This section is from the book "A Manual Of Pathological Anatomy", by Carl Rokitansky, William Edward Swaine. Also available from Amazon: A Manual of Pathological Anatomy.
General Arteritis, like general phlebitis, has no existence.
The above remarks apply to the inflammation of the arteries of the aortic system. In the system of the pulmonary artery appearances indicating inflammation of the larger branches are very rare, and probably are merely secondary processes arising from spontaneous coagulation of blood, and resembling secondary phlebitis. The occlusion of these vessels in most cases results in death, before the development of an excessive inflammation in their coats.
The smaller the arterial vessels are, the more dependent are they on the condition of the surrounding tissue. They likewise participate in this inflammatory process, which either penetrates directly into the vessels of their cellular sheath, or affects them indirectly, in consequence of the inflammatory products penetrating through and saturating the delicate, permeable coat of the vessel. Hence arise the occlusion of the arteries of an inflamed parenchyma, and the obliterations arising from inflammation terminating in induration, as we see in the walls of healing cavities of the lungs.
Although there exists no true chronic arteritis of the form here indicated, acute arteritis having products of an adhesive nature may persist for a prolonged period; the textural metamorphosis of its products may be effected slowly, and the terminations we have already indicated may be only very gradually brought about; while arteritis with purulent exudation may terminate in protracted ulceration. That which is commonly regarded as chronic arteritis or as one of its sequelae, is not originally or essentially inflammation, although it constitutes one of the most frequent and most important diseases of the arteries, as we shall presently have occasion to show.
There is, however, a chronic inflammation of the arteries, manifested as inflammation of the cellular sheath of the arteries (which consists of a layer of elastic, and a layer of cellular tissue), to which its products are limited, and which merely exerts a secondary disturbing action on the normal relation of the inner arterial coats of arteries, viz., the circular fibrous, and the true lining membrane. This constitutes a very frequent, and, at the same time, a highly important phenomenon in arteries of large calibre, as, for instance, the trunk of the aorta and its branches.
It is occasionally a primary, but more frequently a secondary disease, and as such constantly accompanies the morbid deposition on the inner coat of the vessels and its metamorphoses.
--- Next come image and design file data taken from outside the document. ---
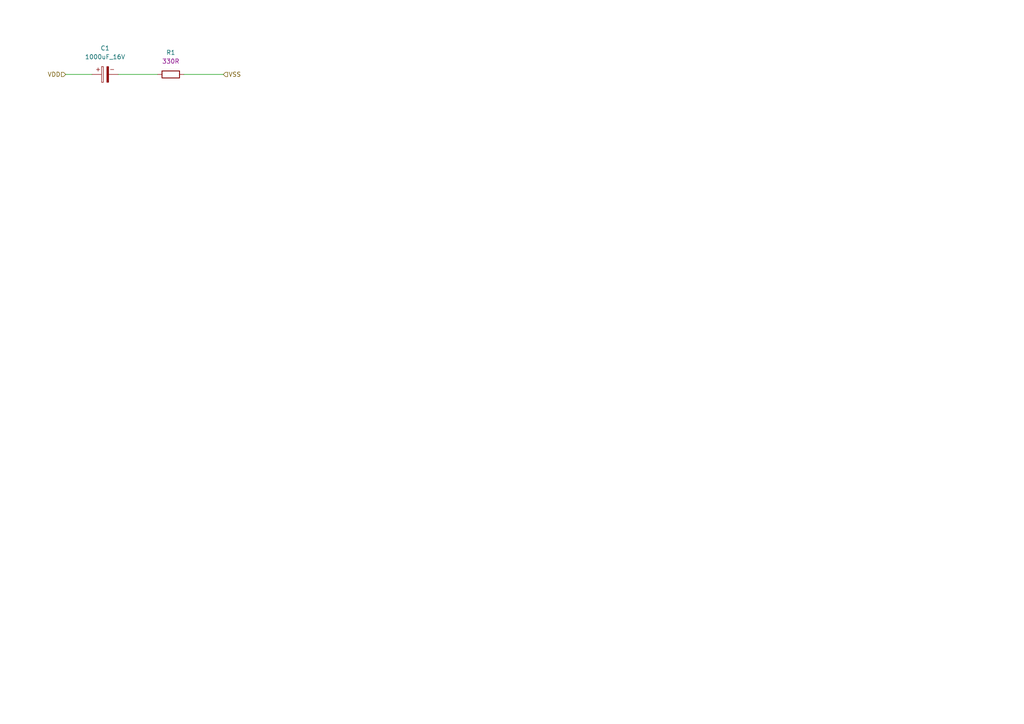
<source format=kicad_sch>
(kicad_sch
	(version 20250114)
	(generator "eeschema")
	(generator_version "9.0")
	(uuid "e6d04d01-6d69-4664-a770-a7b808db4721")
	(paper "A4")
	
	(wire
		(pts
			(xy 26.67 21.59) (xy 19.05 21.59)
		)
		(stroke
			(width 0)
			(type default)
		)
		(uuid "2caae322-7da9-4809-8443-6080c8435705")
	)
	(wire
		(pts
			(xy 64.77 21.59) (xy 53.34 21.59)
		)
		(stroke
			(width 0)
			(type default)
		)
		(uuid "ad2e1480-a518-4843-b855-73624be708b9")
	)
	(wire
		(pts
			(xy 45.72 21.59) (xy 34.29 21.59)
		)
		(stroke
			(width 0)
			(type default)
		)
		(uuid "c74eada4-cbd7-4f45-8162-2b543f1915c3")
	)
	(hierarchical_label "VSS"
		(shape input)
		(at 64.77 21.59 0)
		(effects
			(font
				(size 1.27 1.27)
			)
			(justify left)
		)
		(uuid "c3d9b76c-1a07-4007-9889-78e5309f7fde")
	)
	(hierarchical_label "VDD"
		(shape input)
		(at 19.05 21.59 180)
		(effects
			(font
				(size 1.27 1.27)
			)
			(justify right)
		)
		(uuid "d112749e-4cc2-4e96-a3c1-6a9ebc5545a9")
	)
	(symbol
		(lib_id "PCM_4ms_Resistor:330R_0603")
		(at 49.53 21.59 270)
		(unit 1)
		(exclude_from_sim no)
		(in_bom yes)
		(on_board yes)
		(dnp no)
		(uuid "12e20ec2-81d6-445d-9846-4f54c9972465")
		(property "Reference" "R1"
			(at 49.53 15.24 90)
			(effects
				(font
					(size 1.27 1.27)
				)
			)
		)
		(property "Value" "330R_0603"
			(at 49.53 19.05 90)
			(effects
				(font
					(size 1.27 1.27)
				)
				(hide yes)
			)
		)
		(property "Footprint" "PCM_Resistor_THT_AKL:R_Axial_DIN0207_L6.3mm_D2.5mm_P7.62mm_Horizontal"
			(at 36.83 19.05 0)
			(effects
				(font
					(size 1.27 1.27)
				)
				(justify left)
				(hide yes)
			)
		)
		(property "Datasheet" ""
			(at 49.53 21.59 0)
			(effects
				(font
					(size 1.27 1.27)
				)
				(hide yes)
			)
		)
		(property "Description" "330R, 1%, 1/10W, 0603"
			(at 49.53 21.59 0)
			(effects
				(font
					(size 1.27 1.27)
				)
				(hide yes)
			)
		)
		(property "Specifications" "330R, 1%, 1/10W, 0603"
			(at 41.656 19.05 0)
			(effects
				(font
					(size 1.27 1.27)
				)
				(justify left)
				(hide yes)
			)
		)
		(property "Manufacturer" "Yageo"
			(at 40.132 19.05 0)
			(effects
				(font
					(size 1.27 1.27)
				)
				(justify left)
				(hide yes)
			)
		)
		(property "Part Number" "RC0603FR-07330RL"
			(at 38.608 19.05 0)
			(effects
				(font
					(size 1.27 1.27)
				)
				(justify left)
				(hide yes)
			)
		)
		(property "Display" "330R"
			(at 49.53 17.78 90)
			(effects
				(font
					(size 1.27 1.27)
				)
			)
		)
		(property "JLCPCB ID" "C23138"
			(at 34.29 22.86 0)
			(effects
				(font
					(size 1.27 1.27)
				)
				(hide yes)
			)
		)
		(pin "2"
			(uuid "56caa94c-31ec-49e1-aea2-555bb5661d8e")
		)
		(pin "1"
			(uuid "09d246a5-f4d4-457a-9c4f-1c678175d7fa")
		)
		(instances
			(project "polymorphic_greek_keyboard"
				(path "/29d1f4c4-2c66-4ff7-ad76-620f460314f7/02a42e89-aa0f-4e59-9959-acff1291f77c"
					(reference "R1")
					(unit 1)
				)
			)
		)
	)
	(symbol
		(lib_id "PCM_SL_Capacitors:1000uF_16V")
		(at 30.48 21.59 0)
		(unit 1)
		(exclude_from_sim no)
		(in_bom yes)
		(on_board yes)
		(dnp no)
		(fields_autoplaced yes)
		(uuid "b07b5234-e461-4dac-ad9f-a5eed2ee9bf3")
		(property "Reference" "C1"
			(at 30.48 13.97 0)
			(effects
				(font
					(size 1.27 1.27)
				)
			)
		)
		(property "Value" "1000uF_16V"
			(at 30.48 16.51 0)
			(effects
				(font
					(size 1.27 1.27)
				)
			)
		)
		(property "Footprint" "Capacitor_THT:CP_Radial_D10.0mm_P5.00mm"
			(at 31.242 25.4 0)
			(effects
				(font
					(size 1.27 1.27)
				)
				(hide yes)
			)
		)
		(property "Datasheet" ""
			(at 30.988 21.59 0)
			(effects
				(font
					(size 1.27 1.27)
				)
				(hide yes)
			)
		)
		(property "Description" "1000uF, 16V Electrolytic Capacitor"
			(at 30.48 21.59 0)
			(effects
				(font
					(size 1.27 1.27)
				)
				(hide yes)
			)
		)
		(pin "1"
			(uuid "afd39935-5674-470e-9611-b5c9be7cfdca")
		)
		(pin "2"
			(uuid "7afe3f15-570e-4d90-a6f5-a36b70aa9f7e")
		)
		(instances
			(project "polymorphic_greek_keyboard"
				(path "/29d1f4c4-2c66-4ff7-ad76-620f460314f7/02a42e89-aa0f-4e59-9959-acff1291f77c"
					(reference "C1")
					(unit 1)
				)
			)
		)
	)
)

</source>
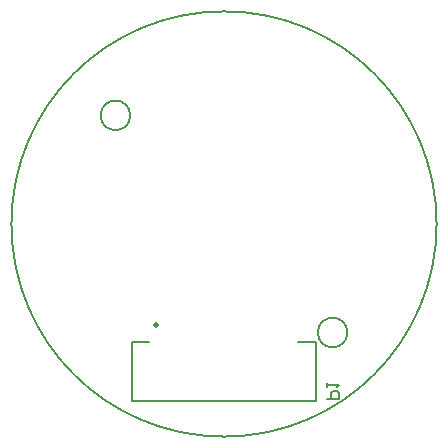
<source format=gbo>
%FSLAX25Y25*%
%MOIN*%
G70*
G01*
G75*
G04 Layer_Color=32896*
%ADD10R,0.02362X0.02362*%
%ADD11R,0.02362X0.02362*%
%ADD12C,0.01142*%
%ADD13C,0.00500*%
%ADD14C,0.00600*%
%ADD15C,0.01200*%
%ADD16C,0.00800*%
%ADD17C,0.00250*%
%ADD18C,0.02756*%
%ADD19O,0.11024X0.07087*%
%ADD20C,0.02000*%
%ADD21C,0.01600*%
%ADD22R,0.01181X0.05906*%
%ADD23R,0.08661X0.12992*%
%ADD24C,0.00984*%
%ADD25C,0.00787*%
%ADD26R,0.03162X0.03162*%
%ADD27R,0.03162X0.03162*%
%ADD28C,0.01942*%
%ADD29C,0.03556*%
%ADD30O,0.11824X0.07887*%
%ADD31R,0.01981X0.06706*%
%ADD32R,0.09461X0.13792*%
%ADD33C,0.01969*%
D13*
X24643Y-39357D02*
X30771D01*
X-30646Y-39400D02*
X-25100D01*
X-30253Y-59042D02*
X30771D01*
X-30646Y-59085D02*
Y-39400D01*
X30771Y-59042D02*
Y-39357D01*
X34350Y-58350D02*
X38349D01*
Y-56351D01*
X37682Y-55684D01*
X36349D01*
X35683Y-56351D01*
Y-58350D01*
X34350Y-54351D02*
Y-53018D01*
Y-53685D01*
X38349D01*
X37682Y-54351D01*
X70866Y0D02*
G03*
X70866Y0I-70866J0D01*
G01*
X-31270Y36191D02*
G03*
X-31270Y36191I-4921J0D01*
G01*
X41111Y-36191D02*
G03*
X41111Y-36191I-4921J0D01*
G01*
D17*
X50235Y50110D02*
G03*
X50235Y50110I-125J0D01*
G01*
X125Y70866D02*
G03*
X125Y70866I-125J0D01*
G01*
X-49985Y50110D02*
G03*
X-49985Y50110I-125J0D01*
G01*
X-70741Y0D02*
G03*
X-70741Y0I-125J0D01*
G01*
X-49985Y-50110D02*
G03*
X-49985Y-50110I-125J0D01*
G01*
X125Y-70866D02*
G03*
X125Y-70866I-125J0D01*
G01*
X50235Y-50110D02*
G03*
X50235Y-50110I-125J0D01*
G01*
X70991Y0D02*
G03*
X70991Y0I-125J0D01*
G01*
D33*
X-22800Y-33800D02*
D03*
M02*

</source>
Its anatomical appearances are in general those of chronic inflammation of the cellular tissue, as-, for instance, unusual vascularity of the cellular sheath, with dilatation of the injected vessels, and, corresponding to the degree of its injection, a more or less uniform, saturated coloration, varying from a dark red to a purple, while the cellular sheath is infiltrated with a grayish, or grayish-red, watery or adhesive and gelatinous fluid.
This disease terminates in hypertrophy, thickening, and condensation of the cellular sheath, which is converted into a tough, apparently lar-daceo-fibrous, and callous, white stratum, varying in thickness from 3 to 6 lines. (Sclerosis).
It induces paralysis of the diseased tissue, more especially of the elastic layer of the vessel, and consequently dilatation, which appears, according to its degree, either diffused, local, or partial. The circular fibrous coat, which is loosened in texture by the dilatation of the vessel, exhibits a morbid brittleness in cases of callous condensation of the cellular sheath, is stratified in appearance, and is of a dirty yellowish, faded color, which indicates a tendency to spontaneous lacerations, owing very probably to the deranged nutrition of the coat of the vessel. Dilatation of the vessel moreover induces the excessive formation of an anomalous inner coat, and its further consequences.
This inflammatory process and the modes of its termination that we have already indicated, are accompanied by two different conditions of the cellular sheath.
In the one case, the vascularized, infiltrated, cellular coat of the artery, together with the elastic layer, admits of being detached with unusual readiness from the circular fibrous coat - a condition which may degenerate into spontaneous detachment, and give rise to spontaneous laceration of the lining membrane (dissecting aneurism).
In the other and more commonly observed case, the callous and thickened cellular sheath has coalesced with the circular fibrous coat. This most commonly occurs in dilated aneurismal arteries.
Special reference must be made to the inflammation of the cellular sheath at the origin of the two arterial trunks, which depends on pericarditis. It would appear from the milk-spots and adhesions found at this point, that inflammation of this portion of the pericardium occurs very frequently, either partially or associated with general pericarditis. By affecting the subserous cellular substance, it also implicates the cellular coat of these arterial trunks. This inflammatory condition very frequently extends beyond the period of the acute pericarditis, and in the form of chronic inflammation of the cellular sheath gives rise to dilatation, more particularly of the aorta.
In reference to the pulmonary artery, this chronic inflammation sometimes attacks the trunk and its two branches, and it is commonly present in an inferior degree associated with a similar condition of the cellular sheath of the aorta.